• **Task**
Switch every "Run" to "Execute" in these lines, and leave everything else in them unchanged.
--------------------------------
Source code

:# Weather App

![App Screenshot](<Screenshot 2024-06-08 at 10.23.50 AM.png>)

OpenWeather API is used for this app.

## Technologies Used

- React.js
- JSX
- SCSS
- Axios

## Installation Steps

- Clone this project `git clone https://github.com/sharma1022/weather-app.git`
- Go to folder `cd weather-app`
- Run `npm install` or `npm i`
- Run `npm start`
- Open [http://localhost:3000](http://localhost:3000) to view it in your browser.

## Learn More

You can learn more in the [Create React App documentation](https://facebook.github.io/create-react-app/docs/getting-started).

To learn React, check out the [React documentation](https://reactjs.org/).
--------------------------------
• **Expected answer**
Source code

:# Weather App

![App Screenshot](<Screenshot 2024-06-08 at 10.23.50 AM.png>)

OpenWeather API is used for this app.

## Technologies Used

- React.js
- JSX
- SCSS
- Axios

## Installation Steps

- Clone this project `git clone https://github.com/sharma1022/weather-app.git`
- Go to folder `cd weather-app`
- Execute `npm install` or `npm i`
- Execute `npm start`
- Open [http://localhost:3000](http://localhost:3000) to view it in your browser.

## Learn More

You can learn more in the [Create React App documentation](https://facebook.github.io/create-react-app/docs/getting-started).

To learn React, check out the [React documentation](https://reactjs.org/).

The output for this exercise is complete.